X

Soğuk duş almanın faydaları: Soğuğa maruz kalmanın bütünsel sağlık üzerindeki olumlu etkileri

Güne çok daha enerjik ve zinde başlamak isteyenlerin en sık başvurduğu yöntemlerden biri olan soğuk duş, faydaları bundan binlerce yıl önce keşfedilmiş, insanlık tarihi kadar eski sağlıklı ve iyi yaşam pratiklerinden biri. Günümüzde Wim Hof Metodu sayesinde tekrar gündeme gelen soğuk duşun ya da soğuğa maruz kalmanın, cilt ve saç sağlığını iyileştirmekten yaşam süresini uzatmaya kadar, sağlık için yüzlerce faydasının olduğu düşünülüyor.

Buz Adam olarak da bilinen Wim Hof, aşırı sıcaklıkları tolere edebilme yeteneği ile tanınıyor ve bu yeteneğini Wim Hoff Metodu adını verdiği bir dizi nefes egzersizi, meditasyon ve soğuk havaya maruz kalarak geliştiriyor. Wim Hof’un pratiklerinin etkinliğini inceleyen bilimsel bir araştırmanın sonuçları, Wim Hof Metodu’nun beyin kimyasallarının salınımına yol açtığını, bunun da soğuğa duyarlılığın azalmasına ve öfori (haz) hissinin artmasına neden olduğunu gösteriyor.(1)

Bununla birlikte, bilinçli farkındalık (mindfulness) ve nefes egzersizlerinin ruh, beden ve zihin sağlığı üzerindeki olumlu etkileri zaten yaygın olarak bilinirken, soğuğa maruz kalmanın faydaları hakkında görece çok daha az araştırma sonucu bulunuyor.
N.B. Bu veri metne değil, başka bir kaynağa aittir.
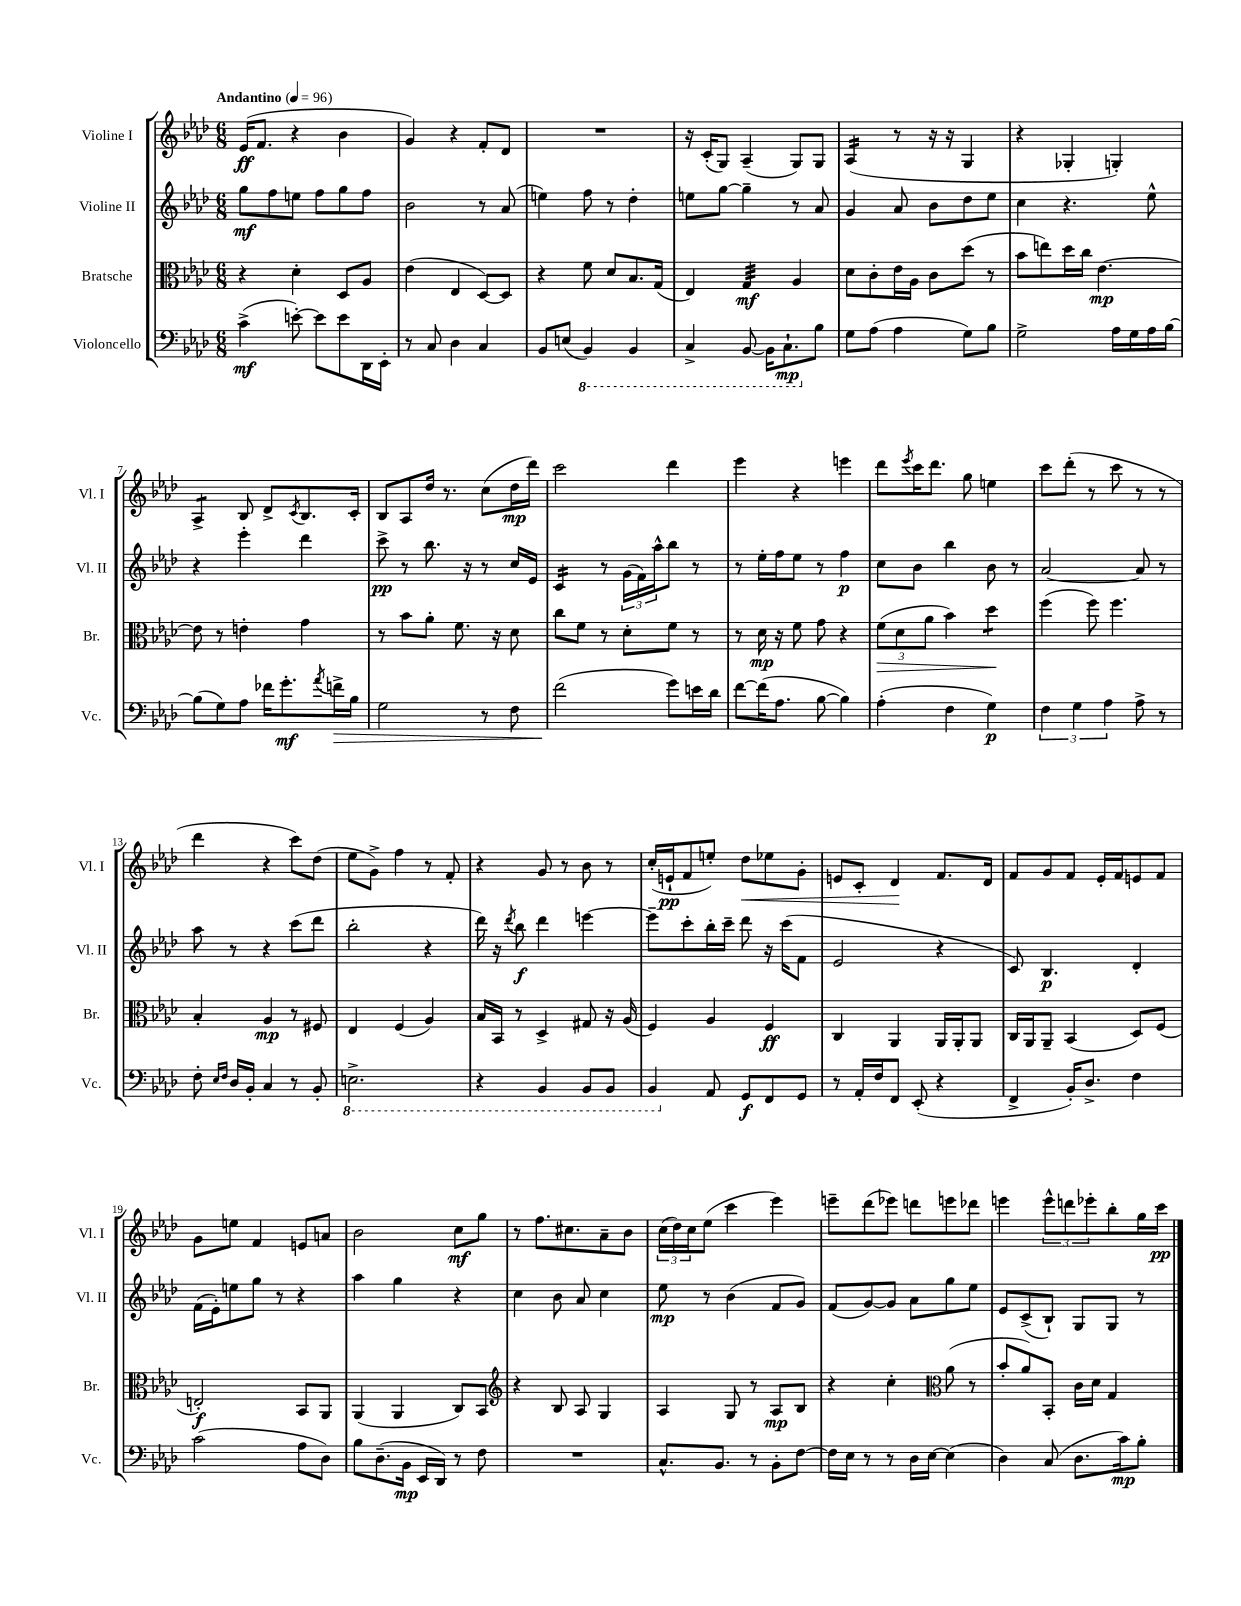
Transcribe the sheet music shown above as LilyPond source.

<<
\new StaffGroup <<
\new Staff = "s0" \with { instrumentName = "Violine I" shortInstrumentName = "Vl. I" } {
    \clef treble \key aes \major \numericTimeSignature \time 6/8 \tempo "Andantino" 4 = 96
    ees'16\ff( f'8. r4 bes'4 |
    g'4) r4 f'8-. des'8 |
    R2. |
    r16 c'16-.( g8) aes4--( g8) g8 |
    aes4:16( r8 r16 r16 g4 |
    r4 ges4-. g4-.) |
    aes4:8-> bes8 des'8-> \acciaccatura { c'8 } bes8. c'16-. |
    bes8 aes8 des''16 r8. c''8( des''16\mp des'''16) |
    c'''2 des'''4 |
    ees'''4 r4 e'''4 |
    des'''8 \acciaccatura { ees'''8 } c'''16 des'''8. g''8 e''4 |
    c'''8 des'''8-.( r8 c'''8 r8 r8 |
    des'''4 r4 c'''8) des''8( |
    ees''8 g'8->) f''4 r8 f'8-. |
    r4 g'8 r8 bes'8 r8 |
    c''16-.( e'16-!\pp f'8 e''8-.) des''8\< ees''8 g'8-. |
    e'8 c'8-. des'4\! f'8. des'16 |
    f'8 g'8 f'8 ees'16-. f'16 e'8 f'8 |
    g'8 e''8 f'4 e'8 a'8 |
    bes'2 c''8\mf g''8 |
    r8 f''8. cis''8. aes'8-- bes'8 |
    \tuplet 3/2 { c''16( des''16) c''16 } ees''8( c'''4 ees'''4) |
    e'''8-- des'''8( ees'''8) d'''8 e'''8 des'''8 |
    e'''4 \tuplet 3/2 { e'''8-^ d'''8 ees'''8-. } bes''8-. g''16 c'''16\pp \bar "|." |
}
\new Staff = "s1" \with { instrumentName = "Violine II" shortInstrumentName = "Vl. II" } {
    \clef treble \key aes \major \numericTimeSignature \time 6/8
    g''8\mf f''8 e''8 f''8 g''8 f''8 |
    bes'2 r8 aes'8( |
    e''4) f''8 r8 des''4-. |
    e''8 g''8~ g''4-- r8 aes'8 |
    g'4 aes'8 bes'8 des''8 ees''8 |
    c''4 r4. ees''8-^ |
    r4 ees'''4-. des'''4 |
    c'''8->\pp r8 bes''8. r16 r8 c''16 ees'16 |
    c'4:16 r8 \tuplet 3/2 { g'16( f'16) aes''16-^ } bes''8 r8 |
    r8 ees''16-. f''16 ees''8 r8 f''4\p |
    c''8 bes'8 bes''4 bes'8 r8 |
    aes'2~ aes'8 r8 |
    aes''8 r8 r4 c'''8( des'''8 |
    bes''2-. r4 |
    des'''16) r16 \acciaccatura { des'''8 } bes''8\f des'''4 e'''4~ |
    e'''8-- c'''8-. bes''16-. c'''16-- des'''8 r16 c'''16( f'8 |
    ees'2 r4 |
    c'8) bes4.\p des'4-. |
    f'16( ees'16-.) e''8 g''8 r8 r4 |
    aes''4 g''4 r4 |
    c''4 bes'8 aes'8 c''4 |
    ees''8\mp r8 bes'4( f'8 g'8) |
    f'8( g'8~) g'8 aes'8 g''8 ees''8 |
    ees'8 c'8->( bes8-!) g8 g8 r8 \bar "|." |
}
\new Staff = "s2" \with { instrumentName = "Bratsche" shortInstrumentName = "Br." } {
    \clef alto \key aes \major \numericTimeSignature \time 6/8
    r4 des'4-. des8 aes8 |
    ees'4( ees4 des8~) des8 |
    r4 f'8 des'8 bes8. g16( |
    ees4) g4:32\mf aes4 |
    des'8 c'8-. ees'16 aes16 c'8 des''8( r8 |
    bes'8 e''8) des''16 c''16 ees'4.~\mp |
    ees'8 r8 e'4-. g'4 |
    r8 bes'8 aes'8-. f'8. r16 des'8 |
    c''8 f'8 r8 des'8-. f'8 r8 |
    r8 des'16\mp r16 f'8 g'8 r4 |
    \tuplet 3/2 { f'8\>( des'8 aes'8 } bes'4) des''4:8\! |
    f''4( f''8) f''4. |
    bes4-. aes4\mp r8 fis8 |
    ees4 f4( aes4) |
    bes16 bes,16 r8 des4-> gis8 r16 aes16( |
    f4) aes4 f4\ff |
    c4 aes,4 aes,16 aes,16-. aes,8 |
    c16 aes,16 aes,8-- bes,4( des8) f8( |
    e2-.\f) bes,8 aes,8 |
    aes,4( aes,4 c8) bes,8 |
    \clef treble r4 bes8 aes8 g4 |
    aes4 g8 r8 aes8\mp bes8 |
    r4 c''4-. \clef alto aes'8( r8 |
    bes'8-. aes'8) bes,8-. c'16 des'16 g4 \bar "|." |
}
\new Staff = "s3" \with { instrumentName = "Violoncello" shortInstrumentName = "Vc." } {
    \clef bass \key aes \major \numericTimeSignature \time 6/8
    c'4->\mf( e'8~-.) e'8 e'8 des,16 ees,16-. |
    r8 c8 des4 c4 |
    bes,8 e8( \ottava #-1 bes,,4) bes,,4 |
    c,4-> bes,,8~ bes,,16 c,8.-!\mp \ottava #0 bes8 |
    g8 aes8( aes4 g8) bes8 |
    g2-> aes16 g16 aes16 bes16~ |
    bes8( g8) aes8 fes'16 g'8.-.\mf \acciaccatura { aes'8 } f'16->\> bes16 |
    g2 r8 f8 |
    f'2\!( g'8) e'16 des'16 |
    f'8~ f'16( aes8. bes8~ bes4) |
    aes4-.( f4 g4\p) |
    \tuplet 3/2 { f4 g4 aes4 } aes8-> r8 |
    f8-. \grace { ees16 f16 } des16 bes,16-. c4 r8 bes,8-. |
    \ottava #-1 e,2.-> |
    r4 bes,,4 bes,,8 bes,,8 |
    bes,,4 \ottava #0 aes,8 g,8\f f,8 g,8 |
    r8 aes,16-. f16 f,8 ees,8-.( r4 |
    f,4-> bes,16-.) des8.-> f4 |
    c'2( aes8 des8) |
    bes8 des8.--( bes,16\mp ees,16 des,16) r8 f8 |
    R2. |
    c8.-^ bes,8. r8 bes,8-. f8~ |
    f16 ees16 r8 r8 des16 ees16~ ees4( |
    des4) c8( des8. c'16\mp) bes8-. \bar "|." |
}
>>
>>
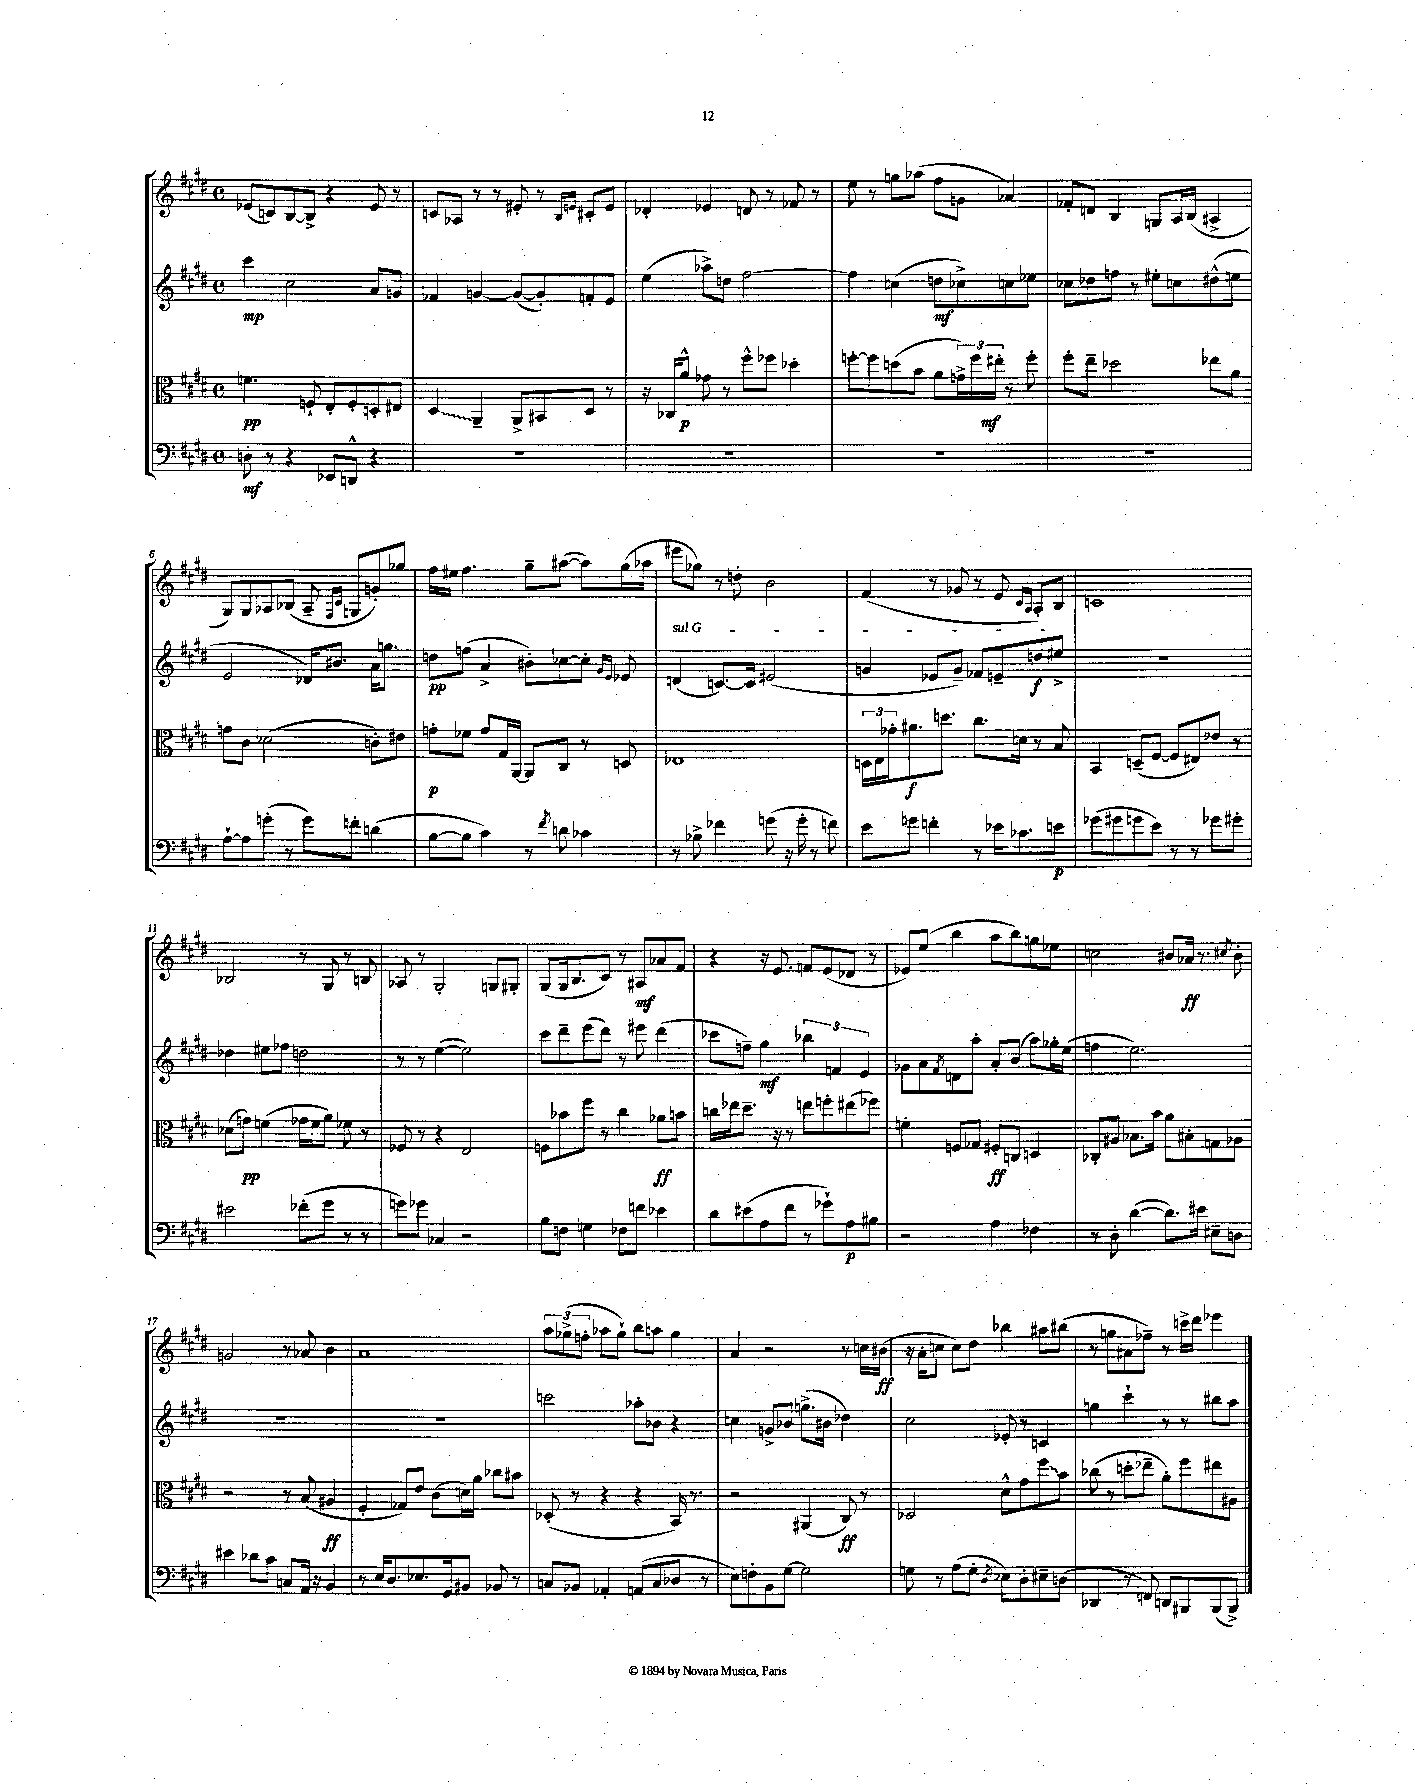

Bedeni soğuğa bilinçli olarak maruz bırakmanın en bilinen ve en yaygın olarak kullanılan yöntemlerinden biri olan soğuk duşun çok eski zamanlardan bugüne nasıl ve ne amaçlarla kullanıldığına, sağlık için hangi faydaları sağladığına ve bu faydalardan optimum düzeyde yararlanmak için soğuk duş alırken nelere dikkat etmeniz gerektiğine gelin biraz daha yakından bakalım.

Bedeni soğuğa maruz bırakmanın farklı kültürlerdeki örnekleri

Günümüzde sauna ve kaplıcalarda çok sık kullanılan, çok sıcak bir ortamda bekledikten sonra buz gibi suyla duş alma ya da soğuk su havuzuna girme pratiği, Antik Roma zamanlarında frigidarium olarak adlandırılıyor ve yaygın şekilde kullanılıyordu.Finlandiya, Rusya, Norveç gibi soğuk iklimlere sahip ülkelerde de karlı ve soğuk havalarda dışarı çıkmanın ya da sauna, sıcak duş ve güneşlenme sonrasında soğuk suya girmenin bağışıklık sistemini güçlendirdiğine ve genel sağlığı desteklediğine inanılıyor.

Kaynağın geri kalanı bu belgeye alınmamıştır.